The structural barriers identified here – private school advantage, degree requirement, parental occupation mattering, London concentration, unpaid work as a gateway, need for family money to weather precarity – aren’t just problems with the visual arts sector. They’re problems with social mobility across the whole of the UK.
The Skills White Paper
In the Skills White Paper, which is all about opportunity and social mobility, we were assured that:
The Skills White Paper sets out how we will transform our skills system to drive growth, boost productivity and deliver the opportunities that people and businesses need to succeed… Breaking down barriers to opportunity is at the heart of this government’s mission.
But here in this report, we know that:
- You basically need a degree (92.5 per cent have one, vs 26 per cent of general workforce)
- Private school helps a lot (three times the national rate)
- You need to be able to afford London or the South East (60 per cent are there)
- You need to weather periods of no income (only 41 per cent regularly earn from their practice)
- You need savings to survive (28 per cent have less than a month’s worth)
- You probably need to do unpaid work to break in (nine out of ten creatives have worked for free)
You can’t build a creative superpower when becoming an artist requires either independent wealth or the willingness to use foodbanks.
The White Paper talks extensively about technical qualifications, apprenticeships, and “high-quality pathways” into work. The report has something to say about that too:
Apprenticeships and T Levels have been labelled as ‘poorly suited’ to the nature of creative subjects and industries, where freelance and short-term contracts are the norm. Rigid programme structures and inflexible standards often fail to align with how the sector operates.

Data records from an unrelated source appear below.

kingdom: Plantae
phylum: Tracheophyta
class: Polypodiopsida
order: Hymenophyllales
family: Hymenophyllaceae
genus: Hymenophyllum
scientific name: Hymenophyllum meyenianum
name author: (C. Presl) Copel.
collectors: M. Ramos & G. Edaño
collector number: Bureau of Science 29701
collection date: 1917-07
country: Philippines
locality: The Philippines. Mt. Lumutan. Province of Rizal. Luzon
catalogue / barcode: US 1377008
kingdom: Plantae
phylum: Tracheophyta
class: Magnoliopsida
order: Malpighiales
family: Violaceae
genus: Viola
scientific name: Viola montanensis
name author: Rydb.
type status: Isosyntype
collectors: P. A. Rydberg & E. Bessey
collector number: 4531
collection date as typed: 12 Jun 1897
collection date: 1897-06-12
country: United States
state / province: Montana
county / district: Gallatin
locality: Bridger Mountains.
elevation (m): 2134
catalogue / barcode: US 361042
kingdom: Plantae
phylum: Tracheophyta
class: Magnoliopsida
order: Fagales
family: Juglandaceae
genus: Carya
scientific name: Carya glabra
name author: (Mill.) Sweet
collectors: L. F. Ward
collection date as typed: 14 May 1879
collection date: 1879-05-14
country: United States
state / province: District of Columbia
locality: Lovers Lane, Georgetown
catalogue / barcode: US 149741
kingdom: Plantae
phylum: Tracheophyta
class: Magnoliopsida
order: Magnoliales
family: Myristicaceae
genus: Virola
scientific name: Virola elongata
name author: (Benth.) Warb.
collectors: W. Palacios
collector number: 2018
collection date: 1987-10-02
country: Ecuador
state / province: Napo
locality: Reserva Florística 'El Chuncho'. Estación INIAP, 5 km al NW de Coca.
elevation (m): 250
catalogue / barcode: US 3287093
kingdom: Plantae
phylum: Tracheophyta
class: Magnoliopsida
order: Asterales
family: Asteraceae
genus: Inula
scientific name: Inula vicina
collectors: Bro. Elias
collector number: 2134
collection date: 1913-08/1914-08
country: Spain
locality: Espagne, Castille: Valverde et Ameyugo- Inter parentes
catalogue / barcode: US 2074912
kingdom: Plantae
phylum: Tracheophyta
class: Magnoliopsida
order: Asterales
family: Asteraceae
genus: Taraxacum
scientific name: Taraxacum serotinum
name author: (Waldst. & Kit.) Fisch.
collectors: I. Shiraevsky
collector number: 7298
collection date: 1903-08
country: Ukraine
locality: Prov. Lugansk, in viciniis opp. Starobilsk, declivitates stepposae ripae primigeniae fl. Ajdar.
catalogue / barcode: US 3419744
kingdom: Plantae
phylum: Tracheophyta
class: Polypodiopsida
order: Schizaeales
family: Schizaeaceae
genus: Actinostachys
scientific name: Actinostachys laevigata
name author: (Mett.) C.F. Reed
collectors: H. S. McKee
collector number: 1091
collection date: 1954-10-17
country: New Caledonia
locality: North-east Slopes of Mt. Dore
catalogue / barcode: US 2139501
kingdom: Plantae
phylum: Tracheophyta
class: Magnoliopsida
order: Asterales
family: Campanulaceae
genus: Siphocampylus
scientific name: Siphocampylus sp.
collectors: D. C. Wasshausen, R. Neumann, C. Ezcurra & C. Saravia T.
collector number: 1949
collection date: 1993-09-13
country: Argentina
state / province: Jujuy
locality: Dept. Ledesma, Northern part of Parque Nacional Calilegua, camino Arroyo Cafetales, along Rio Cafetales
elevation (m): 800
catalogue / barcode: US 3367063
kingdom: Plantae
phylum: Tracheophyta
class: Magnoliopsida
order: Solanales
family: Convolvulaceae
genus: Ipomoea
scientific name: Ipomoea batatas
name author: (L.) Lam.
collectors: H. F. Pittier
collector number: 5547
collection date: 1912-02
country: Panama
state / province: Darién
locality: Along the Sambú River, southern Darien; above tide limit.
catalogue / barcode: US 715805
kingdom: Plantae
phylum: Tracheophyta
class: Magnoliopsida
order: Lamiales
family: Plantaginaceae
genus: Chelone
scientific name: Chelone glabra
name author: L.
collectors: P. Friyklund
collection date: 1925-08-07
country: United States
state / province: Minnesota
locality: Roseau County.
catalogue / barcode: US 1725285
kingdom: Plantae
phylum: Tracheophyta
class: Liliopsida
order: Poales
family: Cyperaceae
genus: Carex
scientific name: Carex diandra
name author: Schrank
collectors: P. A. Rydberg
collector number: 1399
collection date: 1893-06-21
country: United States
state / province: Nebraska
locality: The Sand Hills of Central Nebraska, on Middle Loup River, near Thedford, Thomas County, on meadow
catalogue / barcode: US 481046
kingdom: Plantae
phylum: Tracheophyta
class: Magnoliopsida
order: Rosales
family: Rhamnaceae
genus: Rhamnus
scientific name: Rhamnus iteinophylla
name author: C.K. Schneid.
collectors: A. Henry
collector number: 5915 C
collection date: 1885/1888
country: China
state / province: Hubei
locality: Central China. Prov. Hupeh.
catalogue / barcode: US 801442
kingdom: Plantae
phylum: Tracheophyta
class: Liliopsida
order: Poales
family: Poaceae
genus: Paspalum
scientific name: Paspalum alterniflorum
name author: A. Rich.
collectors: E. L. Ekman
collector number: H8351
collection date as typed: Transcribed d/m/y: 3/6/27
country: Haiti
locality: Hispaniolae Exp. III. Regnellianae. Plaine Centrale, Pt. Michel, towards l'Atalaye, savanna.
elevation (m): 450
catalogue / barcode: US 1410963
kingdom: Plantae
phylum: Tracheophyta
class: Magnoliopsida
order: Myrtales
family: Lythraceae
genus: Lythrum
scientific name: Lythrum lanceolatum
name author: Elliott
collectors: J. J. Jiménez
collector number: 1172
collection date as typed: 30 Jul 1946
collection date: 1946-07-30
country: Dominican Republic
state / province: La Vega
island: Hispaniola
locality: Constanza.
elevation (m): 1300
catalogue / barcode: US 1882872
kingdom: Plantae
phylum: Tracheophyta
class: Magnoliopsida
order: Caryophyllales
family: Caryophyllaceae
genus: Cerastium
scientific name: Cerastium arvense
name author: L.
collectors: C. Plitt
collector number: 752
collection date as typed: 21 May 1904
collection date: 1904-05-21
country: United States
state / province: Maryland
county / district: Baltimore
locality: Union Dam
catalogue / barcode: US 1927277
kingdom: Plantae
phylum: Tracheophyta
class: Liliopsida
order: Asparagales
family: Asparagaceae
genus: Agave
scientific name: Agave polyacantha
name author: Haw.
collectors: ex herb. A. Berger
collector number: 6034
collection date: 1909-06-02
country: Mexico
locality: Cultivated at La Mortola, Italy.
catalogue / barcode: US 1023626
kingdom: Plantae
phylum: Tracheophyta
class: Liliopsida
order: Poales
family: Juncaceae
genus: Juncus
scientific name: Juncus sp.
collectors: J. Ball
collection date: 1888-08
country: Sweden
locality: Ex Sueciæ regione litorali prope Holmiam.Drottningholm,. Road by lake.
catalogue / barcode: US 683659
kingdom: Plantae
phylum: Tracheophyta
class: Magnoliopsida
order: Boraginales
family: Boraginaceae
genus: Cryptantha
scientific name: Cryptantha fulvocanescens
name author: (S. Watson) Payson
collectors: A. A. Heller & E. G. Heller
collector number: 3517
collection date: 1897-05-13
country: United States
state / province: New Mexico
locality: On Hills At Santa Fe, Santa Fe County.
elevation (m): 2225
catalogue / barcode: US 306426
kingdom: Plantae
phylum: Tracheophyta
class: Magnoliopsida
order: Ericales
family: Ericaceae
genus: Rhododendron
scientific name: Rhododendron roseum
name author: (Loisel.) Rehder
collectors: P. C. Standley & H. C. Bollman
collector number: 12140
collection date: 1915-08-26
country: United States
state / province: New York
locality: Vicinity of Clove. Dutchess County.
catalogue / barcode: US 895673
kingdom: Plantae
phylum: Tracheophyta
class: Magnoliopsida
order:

The alternative pathways to degrees that are supposed to improve social mobility don’t really work for creative industries. Which means you’re back to needing a degree – and as the report notes, still shows:
…large gaps between the experience of those from lower and higher socioeconomic backgrounds [with] creative degrees dominated by people from middle class backgrounds, with those from less privileged backgrounds especially underrepresented at prestigious institutions.
The Skills White Paper also emphasises the importance of local skills ecosystems and “good jobs” in every region. Meanwhile, 46 per cent of visual artists are in London, where the average rent for a one-bed flat is over £2,000 per month, and the median artist income is £12,500 per year. How’s that local opportunity working out?
Something else that the Skills White Paper doesn’t talk about is unpaid work. The normalised expectation that you’ll work for “exposure” rather than wages, and the fact that nine out of ten creatives have worked for free at some point is a problem. If you can’t afford to do unpaid internships in London for six months, you’re locked out of entire career paths.
The government’s rhetoric is all about “skills shortages” and “training pipelines” and “high-quality pathways.” What it doesn’t acknowledge is that we don’t have a skills shortage in creative industries – we have an affordability barrier. Often, the skills and talent is there, but what’s missing is the ability for anyone without family money to actually use those skills professionally.
Under and over
The report includes a finding about over-representation of certain groups – including people with disabilities, women, non-binary people, and people from ethnic minority backgrounds – in the survey responses, when other research shows these groups are actually under-represented in the creative industries as a whole. The hypothesis is that:
…groups who have more experience of marginalisation may be more inclined to take the opportunity to share their experience.
In other words, the people most impacted by the structural barriers are the ones most motivated to fill in the survey about those barriers – which suggests the actual picture may be even worse than this data shows.
The data is decent (this is the only ongoing, artist-focused data project of its kind in the UK). But without serious policy intervention – not just warm words about valuing creativity, but actual funding for creative education in state schools, actual protections for freelancers, actual enforcement of minimum wages and bans on unpaid labour – it’s hard to see how this changes.
Because right now, the answer to “who gets to be an artist?” remains “people who can afford to be.”